Kenneth Grahame, the author of The Wind in the Willows, was born 150 years ago this March. Meghan Cox Gurdon wonders whether the book still holds up as one to read aloud to young children:
I think it is fair to say that The Wind in the Willows remains a genuine classic, without which no one can emerge from childhood with complete cultural literacy. It’s not so fundamental as a fairy tale; Toad’s deceits, funny as they are, don’t rank alongside Cinderella or Rapunzel for resonance or durability. Nor does it mark a child an ignoramus not to know that it was Ratty who famously said there is “nothing—absolute nothing—half so much worth doing as simply messing about in boats.” Yet Kenneth Grahame’s idyll nonetheless belongs in that quirky canon of books that are essential furnishings in the mind of the educated child.

On the same shelf you would find, inter alia, Astrid Lindgren’s Pippi Longstocking, E. B. White’s Charlotte’s Web, and C. S. Lewis’s The Lion, the Witch, and the Wardrobe.
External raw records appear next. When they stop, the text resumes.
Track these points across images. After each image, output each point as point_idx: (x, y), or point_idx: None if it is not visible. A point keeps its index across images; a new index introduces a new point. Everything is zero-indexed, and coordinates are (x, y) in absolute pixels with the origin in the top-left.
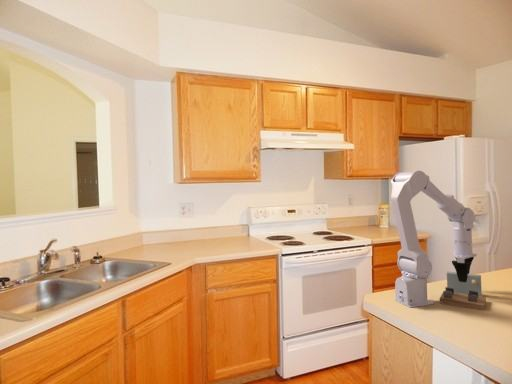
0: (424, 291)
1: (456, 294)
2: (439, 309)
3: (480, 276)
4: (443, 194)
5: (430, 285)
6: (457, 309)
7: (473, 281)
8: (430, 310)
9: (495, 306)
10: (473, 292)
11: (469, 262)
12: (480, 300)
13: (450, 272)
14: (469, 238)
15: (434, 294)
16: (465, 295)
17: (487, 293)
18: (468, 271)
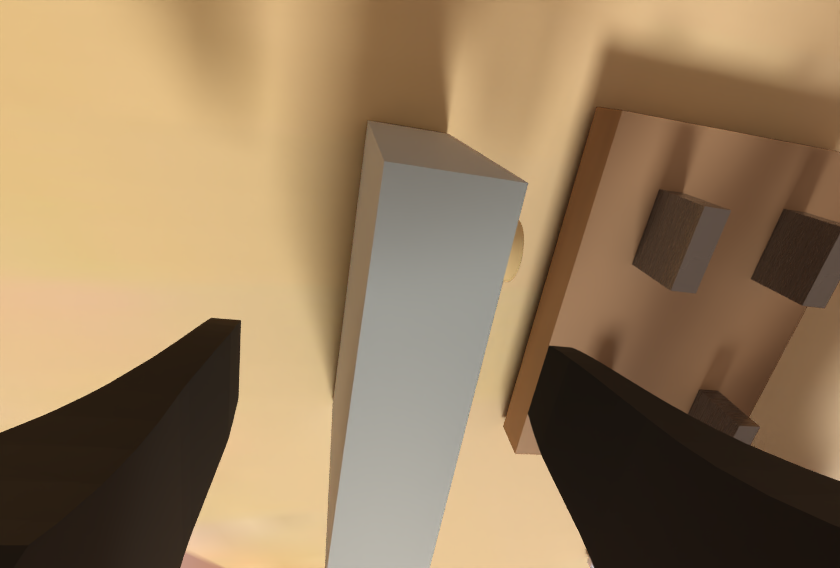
0: None
1: None
2: (807, 424)
3: (495, 180)
4: None
5: (226, 528)
6: (802, 331)
7: (510, 263)
8: (826, 462)
9: (704, 31)
10: (705, 250)
11: (123, 506)
12: (743, 177)
13: (373, 562)
14: None
15: (487, 478)
16: (612, 296)
17: (242, 38)
18: (211, 366)
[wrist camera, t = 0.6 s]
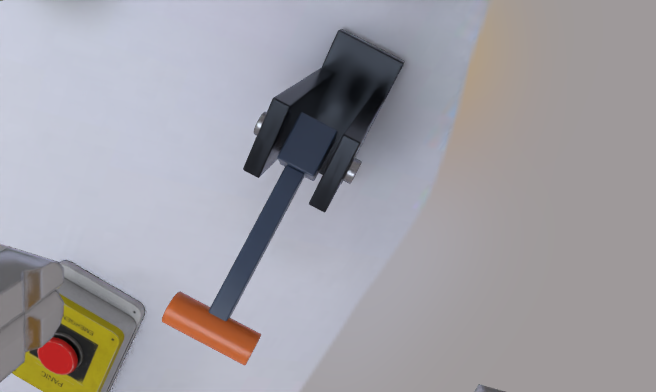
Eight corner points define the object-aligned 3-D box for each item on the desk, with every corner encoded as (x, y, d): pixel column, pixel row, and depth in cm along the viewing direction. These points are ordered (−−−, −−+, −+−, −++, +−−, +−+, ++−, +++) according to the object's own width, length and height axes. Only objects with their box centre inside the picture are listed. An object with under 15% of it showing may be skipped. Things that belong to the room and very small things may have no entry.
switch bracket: (349, 182, 42) (311, 257, 30) (280, 146, 42) (216, 208, 30) (411, 64, 38) (395, 98, 26) (335, 25, 38) (285, 41, 26)
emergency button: (122, 334, 46) (74, 441, 52) (148, 306, 50) (100, 409, 56) (27, 279, 46) (-10, 393, 52) (61, 256, 50) (23, 364, 56)
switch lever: (248, 360, 30) (242, 370, 28) (168, 318, 30) (156, 325, 28) (358, 149, 31) (361, 142, 29) (281, 109, 31) (277, 99, 29)
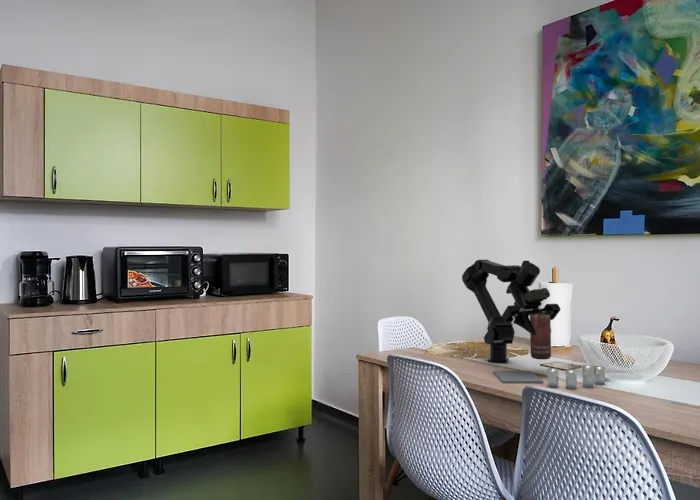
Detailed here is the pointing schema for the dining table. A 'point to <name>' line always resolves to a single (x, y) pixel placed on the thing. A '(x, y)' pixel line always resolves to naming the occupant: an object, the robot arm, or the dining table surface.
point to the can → (540, 336)
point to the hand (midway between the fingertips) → (542, 334)
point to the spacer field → (589, 377)
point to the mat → (517, 377)
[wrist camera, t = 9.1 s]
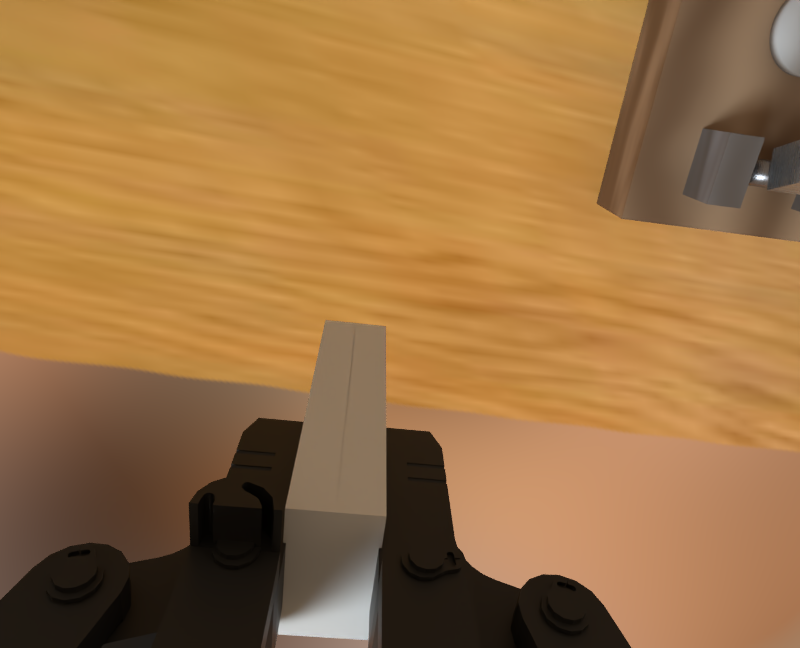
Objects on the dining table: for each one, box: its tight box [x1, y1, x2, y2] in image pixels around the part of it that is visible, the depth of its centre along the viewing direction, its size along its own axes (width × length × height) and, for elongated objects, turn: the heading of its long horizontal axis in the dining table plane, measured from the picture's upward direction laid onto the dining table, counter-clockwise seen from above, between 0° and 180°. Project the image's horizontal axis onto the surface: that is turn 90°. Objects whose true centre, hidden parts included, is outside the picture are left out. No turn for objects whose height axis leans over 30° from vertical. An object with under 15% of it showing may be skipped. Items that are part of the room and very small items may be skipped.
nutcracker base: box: [597, 0, 800, 242], centre depth 36 cm, size 16×14×8 cm
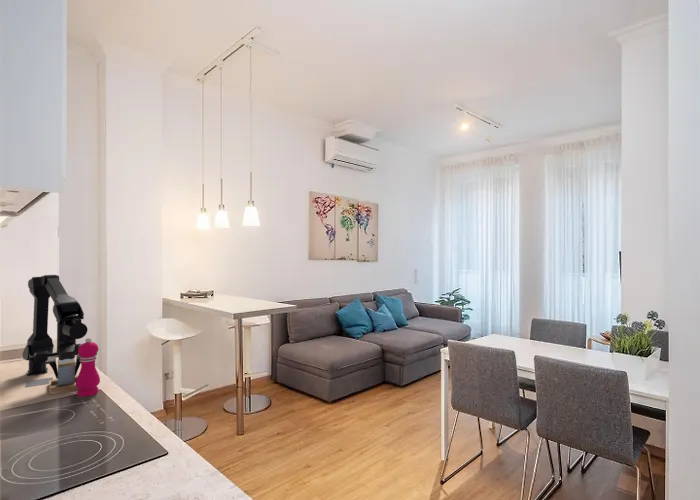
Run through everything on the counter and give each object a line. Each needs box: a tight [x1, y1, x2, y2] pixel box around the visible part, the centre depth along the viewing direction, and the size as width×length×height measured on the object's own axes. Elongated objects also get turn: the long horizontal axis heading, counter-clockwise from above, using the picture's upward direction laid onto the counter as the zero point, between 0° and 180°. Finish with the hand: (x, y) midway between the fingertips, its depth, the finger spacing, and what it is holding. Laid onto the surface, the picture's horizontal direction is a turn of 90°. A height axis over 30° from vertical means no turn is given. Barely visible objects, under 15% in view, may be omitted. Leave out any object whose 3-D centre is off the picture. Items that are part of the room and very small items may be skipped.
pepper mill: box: [76, 337, 101, 398], centre depth 139 cm, size 7×7×20 cm
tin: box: [57, 358, 76, 387], centre depth 145 cm, size 7×5×9 cm
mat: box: [24, 377, 54, 388], centre depth 149 cm, size 8×8×1 cm
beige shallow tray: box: [48, 375, 79, 395], centre depth 145 cm, size 12×10×2 cm
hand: (66, 377), depth 145 cm, fingers closed on tin, 5 cm apart
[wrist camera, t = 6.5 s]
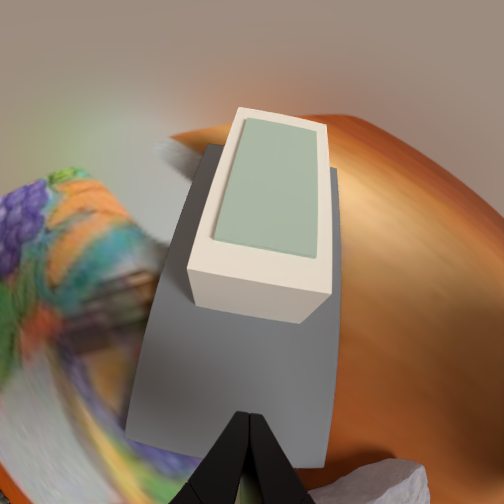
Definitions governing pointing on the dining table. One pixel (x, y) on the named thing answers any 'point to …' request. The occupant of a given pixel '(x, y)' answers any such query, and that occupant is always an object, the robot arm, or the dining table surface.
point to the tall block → (267, 221)
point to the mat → (233, 356)
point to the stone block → (378, 485)
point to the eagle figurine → (3, 499)
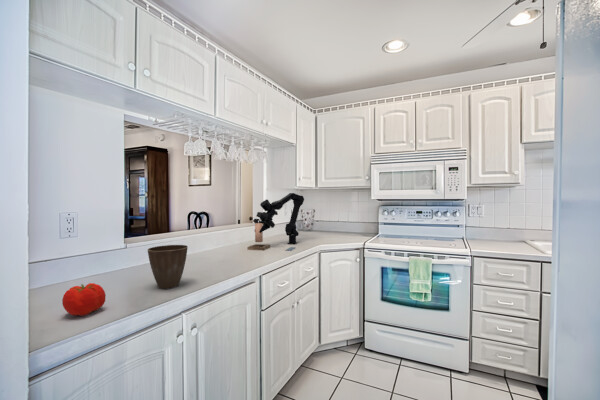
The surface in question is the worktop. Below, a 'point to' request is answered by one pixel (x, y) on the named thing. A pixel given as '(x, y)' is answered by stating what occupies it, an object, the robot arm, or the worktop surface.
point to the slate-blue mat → (290, 248)
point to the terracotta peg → (257, 234)
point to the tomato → (83, 299)
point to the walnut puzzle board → (258, 247)
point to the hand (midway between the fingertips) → (257, 232)
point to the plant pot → (167, 264)
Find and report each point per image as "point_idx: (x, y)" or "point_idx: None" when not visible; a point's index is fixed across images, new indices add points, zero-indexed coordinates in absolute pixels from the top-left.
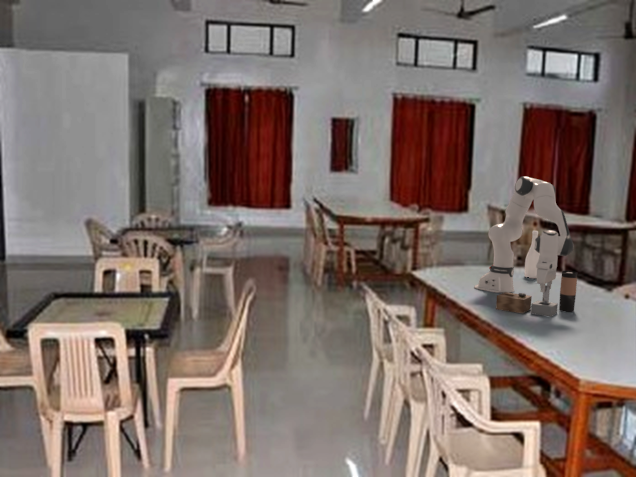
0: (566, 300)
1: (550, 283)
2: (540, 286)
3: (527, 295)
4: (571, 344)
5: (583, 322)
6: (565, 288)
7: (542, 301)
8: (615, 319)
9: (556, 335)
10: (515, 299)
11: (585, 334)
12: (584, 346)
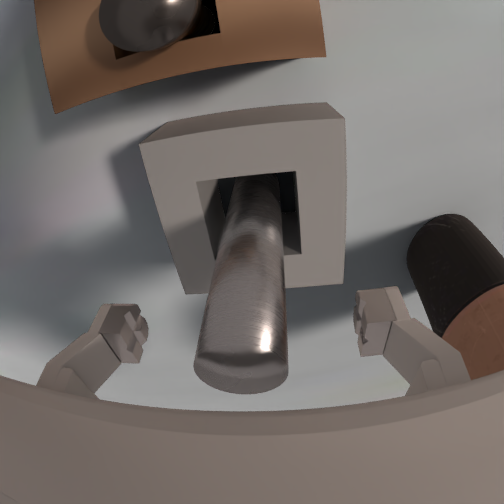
0: (428, 310)
1: (409, 373)
2: (61, 354)
3: (312, 8)
4: (9, 364)
5: None
6: None
7: (231, 215)
8: (371, 397)
9: (12, 335)
10: (44, 35)
11: None
12: (25, 381)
It’s no crime to dislike any of them, but not to know them is to have gaps in one’s knowledge. ....

Half the pleasure of Grahame’s story is the way he writes it; his descriptions of nature, at their best, get at its beauty with delightful precision. Much loved and quoted, for example, is this early passage in which Mole throws off spring cleaning, strikes out on a walk, and suddenly finds himself at the edge of a river: “Never in his life had he seen a river before—this sleek, sinuous, full-bodied animal, chasing and chuckling, gripping things with a gurgle and leaving them with a laugh, to fling itself on fresh playmates that shook themselves free, and were caught and held again.” ....

For those families who read aloud and often, there is no real question: Of course you must read The Wind in the Willows, and if you happen to skip the odd elaborate descriptive paragraph, well, who’s to know? ....
And if you don't have young children, read it again yourself. It is one of those "children's" books that can be enjoyed as much, or more, by adults. And, for my money, the best illustrator was Ernest H. Shepard who also created the definitive illustrations for the Pooh books.

National Review, April 6, 2009, pp.45-47.